Exactly transcribe the span of lines from the one containing "development' grants amounting" through the final line of the entries, inclusive, and nothing outside it. Exclude the pictures.

[Start of section]

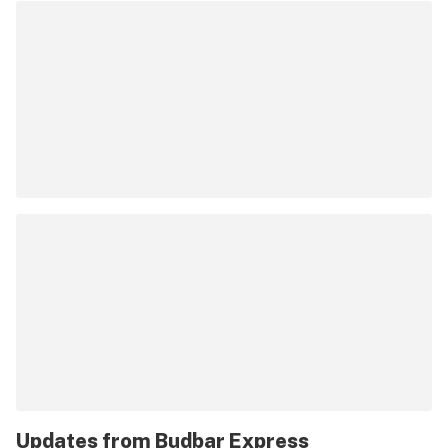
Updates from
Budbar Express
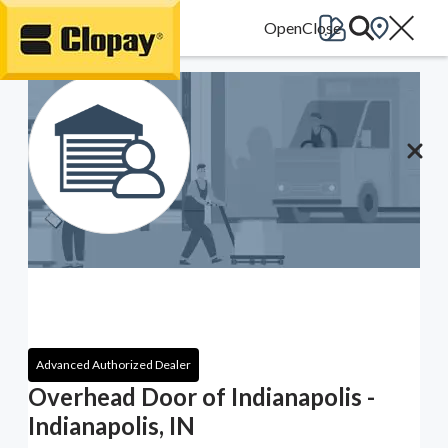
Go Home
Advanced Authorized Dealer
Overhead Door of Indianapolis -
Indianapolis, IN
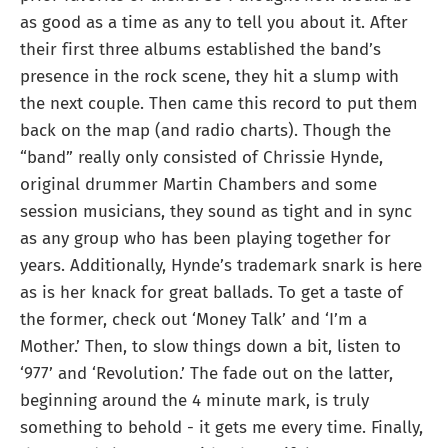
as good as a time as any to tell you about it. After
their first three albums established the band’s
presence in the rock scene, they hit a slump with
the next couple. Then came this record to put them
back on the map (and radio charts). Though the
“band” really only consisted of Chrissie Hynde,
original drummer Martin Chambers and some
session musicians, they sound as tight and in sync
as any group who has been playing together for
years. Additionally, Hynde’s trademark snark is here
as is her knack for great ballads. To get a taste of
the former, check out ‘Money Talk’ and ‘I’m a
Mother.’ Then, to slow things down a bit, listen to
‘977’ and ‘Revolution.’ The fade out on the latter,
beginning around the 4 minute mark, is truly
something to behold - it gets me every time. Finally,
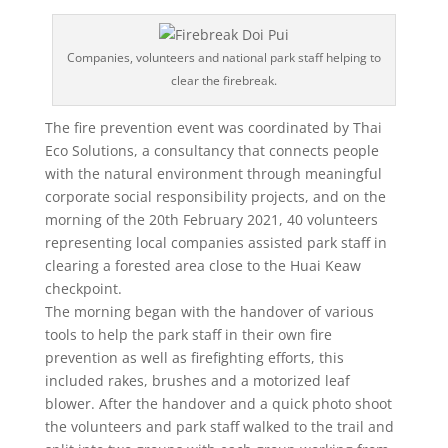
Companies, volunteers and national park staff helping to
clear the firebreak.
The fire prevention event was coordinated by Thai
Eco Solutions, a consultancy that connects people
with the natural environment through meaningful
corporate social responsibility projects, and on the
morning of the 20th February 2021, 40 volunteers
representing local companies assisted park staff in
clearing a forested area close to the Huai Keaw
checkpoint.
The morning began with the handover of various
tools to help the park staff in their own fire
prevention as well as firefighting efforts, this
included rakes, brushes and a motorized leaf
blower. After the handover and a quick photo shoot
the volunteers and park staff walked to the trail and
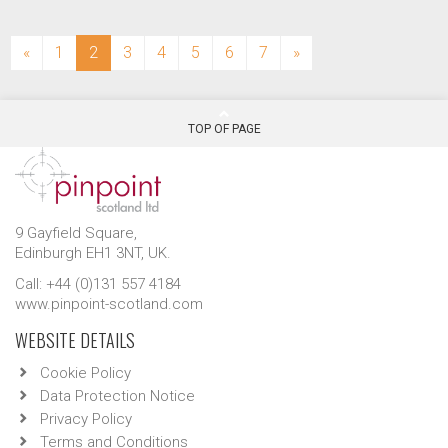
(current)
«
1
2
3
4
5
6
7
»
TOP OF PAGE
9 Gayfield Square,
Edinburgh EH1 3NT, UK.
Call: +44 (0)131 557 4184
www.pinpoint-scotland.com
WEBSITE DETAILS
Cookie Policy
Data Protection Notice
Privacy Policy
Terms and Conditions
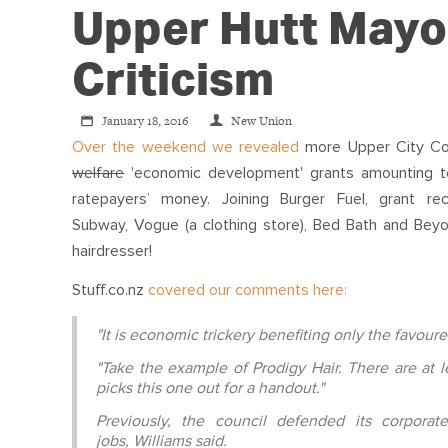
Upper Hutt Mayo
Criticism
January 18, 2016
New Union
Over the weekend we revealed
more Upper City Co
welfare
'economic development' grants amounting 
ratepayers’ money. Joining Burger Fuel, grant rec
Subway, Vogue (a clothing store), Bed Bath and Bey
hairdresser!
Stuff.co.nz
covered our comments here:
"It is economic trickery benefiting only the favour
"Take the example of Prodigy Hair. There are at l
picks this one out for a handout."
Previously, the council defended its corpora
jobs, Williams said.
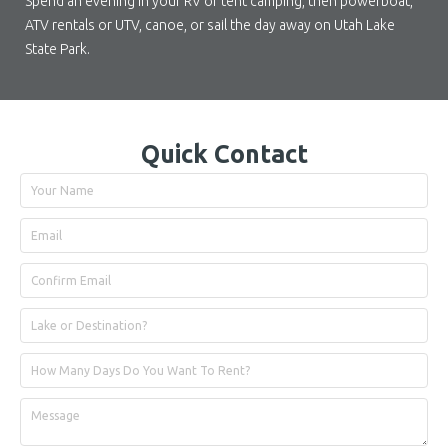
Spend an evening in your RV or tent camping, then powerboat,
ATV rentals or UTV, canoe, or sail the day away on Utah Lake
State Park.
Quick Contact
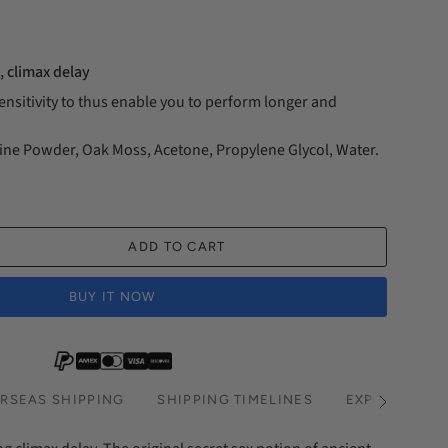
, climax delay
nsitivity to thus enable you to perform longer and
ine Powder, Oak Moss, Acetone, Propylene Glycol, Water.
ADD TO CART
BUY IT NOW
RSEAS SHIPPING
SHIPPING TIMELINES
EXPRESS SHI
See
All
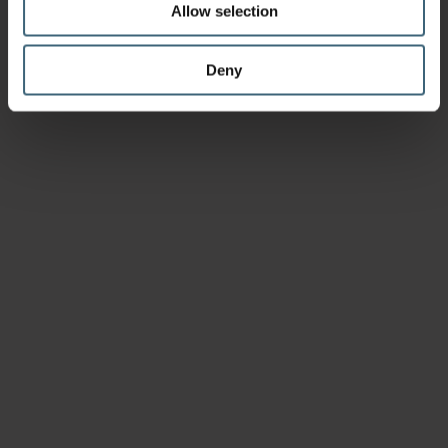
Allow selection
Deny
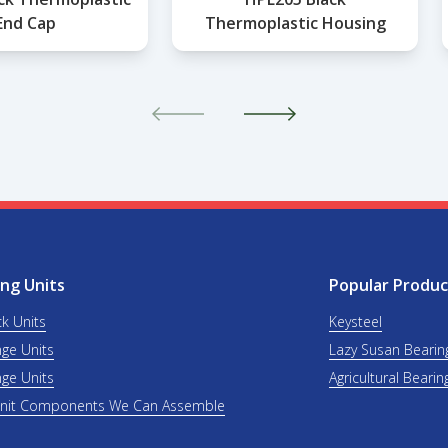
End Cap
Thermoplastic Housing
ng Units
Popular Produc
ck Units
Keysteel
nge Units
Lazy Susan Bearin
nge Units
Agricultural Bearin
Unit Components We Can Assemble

[End of section]

**Solved exercise**
'economic development' grants amounting 
ratepayers’ money. Joining Burger Fuel, grant rec
Subway, Vogue (a clothing store), Bed Bath and Bey
hairdresser!
Stuff.co.nz
covered our comments here:
"It is economic trickery benefiting only the favour
"Take the example of Prodigy Hair. There are at l
picks this one out for a handout."
Previously, the council defended its corpora
jobs, Williams said.
Spend an evening in your RV or tent camping, then powerboat,
ATV rentals or UTV, canoe, or sail the day away on Utah Lake
State Park.
Quick Contact
, climax delay
nsitivity to thus enable you to perform longer and
ine Powder, Oak Moss, Acetone, Propylene Glycol, Water.
ADD TO CART
BUY IT NOW
RSEAS SHIPPING
SHIPPING TIMELINES
EXPRESS SHI
See
All
Allow selection
Deny
End Cap
Thermoplastic Housing
ng Units
Popular Produc
ck Units
Keysteel
nge Units
Lazy Susan Bearin
nge Units
Agricultural Bearin
Unit Components We Can Assemble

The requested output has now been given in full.